=== Opdrachten ===
(1) Neem uit de beschrijving van de opgravingssporen woordelijk het stuk over tussen "6,5m ten zuiden" en "en schuine wanden.", beide inbegrepen.
(2) Hoe diep was kuil 2036 in coupe volgens de beschrijving van de opgravingssporen?

=== Pagina ===
= = =
Ook op 2060 werd een plaatselijke uitstulping op de zuidelijke zijde van de loopgraaf vastgesteld (2060.1) met afmetingen van 1,80 op 1,70m. De loopgraaf vertoonde in coupe telkens een vlakke bodem en rechte tot licht schuin aflopende wanden en dieptes tussen 0,24 en 0,38m. Ter hoogte van de opening tussen de stukken loopgraaf 2020 en 2037 bevonden zich nog een aantal kuilen (2036, 2048, 2050, 2052). 2036, 2048 en 2052 lagen min of meer op één lijn net ten noordwesten van loopgraaf 2037. 2036 (12,35m TAW) was een rechthoekig afgeronde kuil met O-W oriëntatie en met afmetingen van 2,30 op 0,80m. In coupe was dit spoor 0,55m diep met een vlakke bodem. 2048 (12,19m TAW) was eveneens rechthoekig afgerond, met een NNW-ZZO oriëntatie en afmetingen van 1,5 op 0,88m. Hij had een vlakke bodem op 0,38m en vertoonde een centrale verdieping van 0,56m diep, eveneens met vlakke bodem. Kuil 2052 (12,30m TAW) was rechthoekig afgerond, WZW-ONO georiënteerd, en 1 op 0,60m groot. In coupe vertoonde de kuil een vlakke bodem op 0,34m met een verdieping van 0,57m aan de westelijke zijde. Uit de vulling van 2048 komt een voorlopig ondateerbare kogel, een koperen rondje, drie ondefinieerbare stukken metaal, en twee stukjes kurk. In 2052 werden een oxiderend gebakken gedraaide verbrande scherf en een ondefinieerbaar stuk metaal gevonden.
6,5m ten zuiden van 2048 ligt spoor 2050, ten westen van de onderbreking tussen 2020 en 2037. 2050 (12,01m TAW) bestaat uit twee verbonden kuilen en heeft een onregelmatige vorm van maximum 2,62 op 1,87m. De meest westelijke van de twee verbonden kuilen is min of meer afgerond rechthoekig en NNW-ZZO georiënteerd. Hij is in coupe 0,36m diep met een onregelmatig vlakke bodem en komvormig profiel. Het oostelijke exemplaar is eveneens rechthoekig, heeft een ONO-WZW oriëntatie, en is haaks met de eerste kuil verbonden. Deze kuil was 0,74m diep, en had een vlakke bodem en schuine wanden.
= = =
Items uit de collectie:
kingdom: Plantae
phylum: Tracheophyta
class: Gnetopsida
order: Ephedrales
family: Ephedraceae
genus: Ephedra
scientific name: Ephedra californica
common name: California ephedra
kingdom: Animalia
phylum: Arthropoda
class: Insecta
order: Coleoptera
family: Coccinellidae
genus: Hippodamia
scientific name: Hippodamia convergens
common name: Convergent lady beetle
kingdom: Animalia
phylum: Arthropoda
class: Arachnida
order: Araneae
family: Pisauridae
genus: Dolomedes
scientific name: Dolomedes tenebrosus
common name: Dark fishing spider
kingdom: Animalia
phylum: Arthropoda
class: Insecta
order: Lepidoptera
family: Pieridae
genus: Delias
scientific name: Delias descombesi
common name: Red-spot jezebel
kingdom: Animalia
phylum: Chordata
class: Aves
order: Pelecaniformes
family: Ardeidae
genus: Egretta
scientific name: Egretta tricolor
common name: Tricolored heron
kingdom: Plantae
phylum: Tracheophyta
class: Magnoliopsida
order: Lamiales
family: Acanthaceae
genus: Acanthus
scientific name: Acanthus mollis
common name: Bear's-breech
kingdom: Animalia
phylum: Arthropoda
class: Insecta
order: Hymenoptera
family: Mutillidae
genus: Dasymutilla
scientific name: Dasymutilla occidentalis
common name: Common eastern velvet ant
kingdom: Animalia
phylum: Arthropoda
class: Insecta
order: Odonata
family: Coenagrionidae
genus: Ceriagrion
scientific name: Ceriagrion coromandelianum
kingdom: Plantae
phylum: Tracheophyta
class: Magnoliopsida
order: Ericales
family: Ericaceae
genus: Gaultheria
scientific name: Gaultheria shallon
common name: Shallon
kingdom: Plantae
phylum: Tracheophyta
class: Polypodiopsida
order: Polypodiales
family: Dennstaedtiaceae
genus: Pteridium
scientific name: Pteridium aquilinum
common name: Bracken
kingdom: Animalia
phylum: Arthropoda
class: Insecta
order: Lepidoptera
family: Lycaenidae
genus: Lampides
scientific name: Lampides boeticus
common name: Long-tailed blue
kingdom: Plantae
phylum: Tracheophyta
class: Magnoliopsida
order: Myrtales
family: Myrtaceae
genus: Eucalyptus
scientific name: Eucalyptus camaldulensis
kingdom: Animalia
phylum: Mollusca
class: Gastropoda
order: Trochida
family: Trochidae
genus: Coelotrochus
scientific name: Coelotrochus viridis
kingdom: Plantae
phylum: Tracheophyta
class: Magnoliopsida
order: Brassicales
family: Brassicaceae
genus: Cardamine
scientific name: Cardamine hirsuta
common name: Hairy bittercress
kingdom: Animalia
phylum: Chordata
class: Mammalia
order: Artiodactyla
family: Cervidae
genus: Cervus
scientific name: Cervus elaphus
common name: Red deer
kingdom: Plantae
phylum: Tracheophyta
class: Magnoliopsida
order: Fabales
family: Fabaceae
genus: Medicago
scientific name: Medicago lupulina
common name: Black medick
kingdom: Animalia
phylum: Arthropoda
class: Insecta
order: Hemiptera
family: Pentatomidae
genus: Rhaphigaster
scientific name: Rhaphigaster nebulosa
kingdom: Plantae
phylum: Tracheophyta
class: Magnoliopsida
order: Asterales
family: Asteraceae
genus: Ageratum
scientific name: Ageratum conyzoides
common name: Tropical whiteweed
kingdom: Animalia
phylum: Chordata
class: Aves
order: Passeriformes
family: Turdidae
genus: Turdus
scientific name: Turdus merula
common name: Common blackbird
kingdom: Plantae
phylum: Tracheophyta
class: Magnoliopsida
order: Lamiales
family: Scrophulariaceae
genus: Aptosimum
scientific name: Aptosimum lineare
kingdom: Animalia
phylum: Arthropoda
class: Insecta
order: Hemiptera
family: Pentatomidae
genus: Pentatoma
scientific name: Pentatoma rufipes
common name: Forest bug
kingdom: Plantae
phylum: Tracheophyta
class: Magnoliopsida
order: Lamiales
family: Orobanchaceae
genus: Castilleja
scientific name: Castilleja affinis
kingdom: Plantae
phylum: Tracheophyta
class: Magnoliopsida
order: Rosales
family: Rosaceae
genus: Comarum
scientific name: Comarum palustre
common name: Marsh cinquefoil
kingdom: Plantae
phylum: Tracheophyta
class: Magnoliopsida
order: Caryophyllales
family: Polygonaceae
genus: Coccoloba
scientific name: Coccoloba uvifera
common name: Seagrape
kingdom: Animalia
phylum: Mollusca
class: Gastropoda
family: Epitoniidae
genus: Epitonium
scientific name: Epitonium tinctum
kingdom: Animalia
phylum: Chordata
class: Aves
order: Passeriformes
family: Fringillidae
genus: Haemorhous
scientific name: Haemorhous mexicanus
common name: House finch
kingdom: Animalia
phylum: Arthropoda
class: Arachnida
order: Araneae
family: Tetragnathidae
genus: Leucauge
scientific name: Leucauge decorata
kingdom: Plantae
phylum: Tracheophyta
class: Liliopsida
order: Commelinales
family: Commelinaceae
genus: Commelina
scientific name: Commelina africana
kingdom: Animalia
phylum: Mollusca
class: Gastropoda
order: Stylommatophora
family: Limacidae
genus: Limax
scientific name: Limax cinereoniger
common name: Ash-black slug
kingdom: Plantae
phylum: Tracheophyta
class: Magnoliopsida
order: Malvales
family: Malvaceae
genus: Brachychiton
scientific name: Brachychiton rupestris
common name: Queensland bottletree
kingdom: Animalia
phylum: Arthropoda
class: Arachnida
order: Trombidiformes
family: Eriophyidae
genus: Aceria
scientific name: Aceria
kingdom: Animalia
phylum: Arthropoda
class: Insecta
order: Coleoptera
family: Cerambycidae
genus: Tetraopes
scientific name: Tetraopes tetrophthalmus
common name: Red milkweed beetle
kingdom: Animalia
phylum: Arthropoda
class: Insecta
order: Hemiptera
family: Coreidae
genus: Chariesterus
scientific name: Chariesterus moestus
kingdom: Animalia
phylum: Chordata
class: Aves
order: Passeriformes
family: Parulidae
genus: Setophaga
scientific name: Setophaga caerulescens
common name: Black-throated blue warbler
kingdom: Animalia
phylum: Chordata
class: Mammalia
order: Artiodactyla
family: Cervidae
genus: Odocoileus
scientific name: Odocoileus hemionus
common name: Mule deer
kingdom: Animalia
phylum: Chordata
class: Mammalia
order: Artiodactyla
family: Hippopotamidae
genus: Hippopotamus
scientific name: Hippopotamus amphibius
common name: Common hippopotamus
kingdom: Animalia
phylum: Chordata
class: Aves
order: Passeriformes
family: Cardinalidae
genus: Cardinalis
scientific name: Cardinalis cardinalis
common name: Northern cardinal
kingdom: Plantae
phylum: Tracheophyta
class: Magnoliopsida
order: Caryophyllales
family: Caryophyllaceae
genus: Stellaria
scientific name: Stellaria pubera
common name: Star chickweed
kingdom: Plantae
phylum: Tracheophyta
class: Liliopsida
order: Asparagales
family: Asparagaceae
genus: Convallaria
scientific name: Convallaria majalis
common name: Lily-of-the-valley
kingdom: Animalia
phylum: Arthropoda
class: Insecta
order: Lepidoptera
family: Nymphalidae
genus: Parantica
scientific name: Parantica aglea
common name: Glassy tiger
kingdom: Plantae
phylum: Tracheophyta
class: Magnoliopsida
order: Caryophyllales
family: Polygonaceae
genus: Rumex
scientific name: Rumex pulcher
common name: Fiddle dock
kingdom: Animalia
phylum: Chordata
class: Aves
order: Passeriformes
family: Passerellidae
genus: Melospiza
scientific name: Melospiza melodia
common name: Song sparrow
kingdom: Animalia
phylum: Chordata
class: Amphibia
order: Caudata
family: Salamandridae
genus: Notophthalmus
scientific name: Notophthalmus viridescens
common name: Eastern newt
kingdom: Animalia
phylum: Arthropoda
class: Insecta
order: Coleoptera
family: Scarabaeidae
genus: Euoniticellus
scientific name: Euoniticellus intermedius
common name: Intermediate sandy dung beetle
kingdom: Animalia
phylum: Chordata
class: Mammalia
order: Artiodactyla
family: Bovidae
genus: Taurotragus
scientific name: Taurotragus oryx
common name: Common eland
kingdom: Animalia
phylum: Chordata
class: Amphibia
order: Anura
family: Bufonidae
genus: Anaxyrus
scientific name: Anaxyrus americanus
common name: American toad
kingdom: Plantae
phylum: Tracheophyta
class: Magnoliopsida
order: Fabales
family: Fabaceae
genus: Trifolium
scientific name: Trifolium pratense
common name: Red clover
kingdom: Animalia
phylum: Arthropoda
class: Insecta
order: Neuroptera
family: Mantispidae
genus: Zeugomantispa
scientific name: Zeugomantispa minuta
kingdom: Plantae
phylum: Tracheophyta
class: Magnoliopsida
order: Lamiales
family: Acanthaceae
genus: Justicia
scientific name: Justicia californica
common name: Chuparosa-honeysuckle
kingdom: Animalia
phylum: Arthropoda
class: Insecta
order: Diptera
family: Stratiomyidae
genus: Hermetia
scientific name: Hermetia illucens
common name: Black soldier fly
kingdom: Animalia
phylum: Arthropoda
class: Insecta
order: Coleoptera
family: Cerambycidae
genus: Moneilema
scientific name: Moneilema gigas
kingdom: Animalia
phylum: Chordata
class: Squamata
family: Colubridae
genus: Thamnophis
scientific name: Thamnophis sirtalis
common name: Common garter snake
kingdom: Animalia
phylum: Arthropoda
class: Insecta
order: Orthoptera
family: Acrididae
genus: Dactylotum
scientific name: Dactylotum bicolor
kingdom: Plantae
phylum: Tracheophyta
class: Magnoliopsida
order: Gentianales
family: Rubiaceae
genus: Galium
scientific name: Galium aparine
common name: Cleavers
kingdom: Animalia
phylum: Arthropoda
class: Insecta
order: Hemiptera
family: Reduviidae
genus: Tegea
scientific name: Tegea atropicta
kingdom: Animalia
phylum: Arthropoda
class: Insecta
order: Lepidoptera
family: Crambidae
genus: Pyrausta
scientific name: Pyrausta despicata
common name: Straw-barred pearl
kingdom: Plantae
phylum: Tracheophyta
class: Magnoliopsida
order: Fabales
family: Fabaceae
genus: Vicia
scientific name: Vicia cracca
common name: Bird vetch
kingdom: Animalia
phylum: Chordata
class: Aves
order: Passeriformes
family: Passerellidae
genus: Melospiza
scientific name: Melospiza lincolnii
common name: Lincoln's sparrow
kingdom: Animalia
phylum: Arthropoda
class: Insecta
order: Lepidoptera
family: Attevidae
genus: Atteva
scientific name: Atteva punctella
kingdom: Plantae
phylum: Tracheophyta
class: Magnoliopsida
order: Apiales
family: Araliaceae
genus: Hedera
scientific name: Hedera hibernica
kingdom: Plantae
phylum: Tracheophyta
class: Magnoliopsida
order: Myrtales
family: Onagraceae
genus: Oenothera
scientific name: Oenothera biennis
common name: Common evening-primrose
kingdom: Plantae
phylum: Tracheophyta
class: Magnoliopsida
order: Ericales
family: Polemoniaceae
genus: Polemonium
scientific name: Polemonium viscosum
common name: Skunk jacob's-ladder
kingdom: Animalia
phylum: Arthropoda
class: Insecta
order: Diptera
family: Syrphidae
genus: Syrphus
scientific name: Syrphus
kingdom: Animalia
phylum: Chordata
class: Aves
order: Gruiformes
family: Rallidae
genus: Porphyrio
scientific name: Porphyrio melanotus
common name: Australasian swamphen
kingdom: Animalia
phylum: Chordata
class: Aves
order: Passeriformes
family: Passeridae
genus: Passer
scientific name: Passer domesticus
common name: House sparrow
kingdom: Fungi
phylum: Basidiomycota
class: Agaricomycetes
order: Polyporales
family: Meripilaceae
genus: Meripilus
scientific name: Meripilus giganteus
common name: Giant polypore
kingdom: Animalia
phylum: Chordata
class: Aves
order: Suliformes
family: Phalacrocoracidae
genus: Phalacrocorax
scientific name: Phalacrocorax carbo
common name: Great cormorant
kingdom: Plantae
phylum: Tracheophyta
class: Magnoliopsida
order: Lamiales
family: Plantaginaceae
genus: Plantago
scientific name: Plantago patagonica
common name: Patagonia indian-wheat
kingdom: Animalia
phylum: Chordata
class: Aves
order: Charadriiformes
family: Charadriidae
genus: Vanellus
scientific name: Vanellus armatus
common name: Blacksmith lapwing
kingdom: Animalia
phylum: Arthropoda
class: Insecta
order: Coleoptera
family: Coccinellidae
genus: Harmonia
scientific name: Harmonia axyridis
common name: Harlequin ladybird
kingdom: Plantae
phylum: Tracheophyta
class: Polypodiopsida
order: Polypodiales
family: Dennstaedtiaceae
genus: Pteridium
= = =
=== Uitwerking per opdracht ===
(1)
6,5m ten zuiden van 2048 ligt spoor 2050, ten westen van de onderbreking tussen 2020 en 2037. 2050 (12,01m TAW) bestaat uit twee verbonden kuilen en heeft een onregelmatige vorm van maximum 2,62 op 1,87m. De meest westelijke van de twee verbonden kuilen is min of meer afgerond rechthoekig en NNW-ZZO georiënteerd. Hij is in coupe 0,36m diep met een onregelmatig vlakke bodem en komvormig profiel. Het oostelijke exemplaar is eveneens rechthoekig, heeft een ONO-WZW oriëntatie, en is haaks met de eerste kuil verbonden. Deze kuil was 0,74m diep, en had een vlakke bodem en schuine wanden.

(2) Kuil 2036 was in coupe 0,55m diep.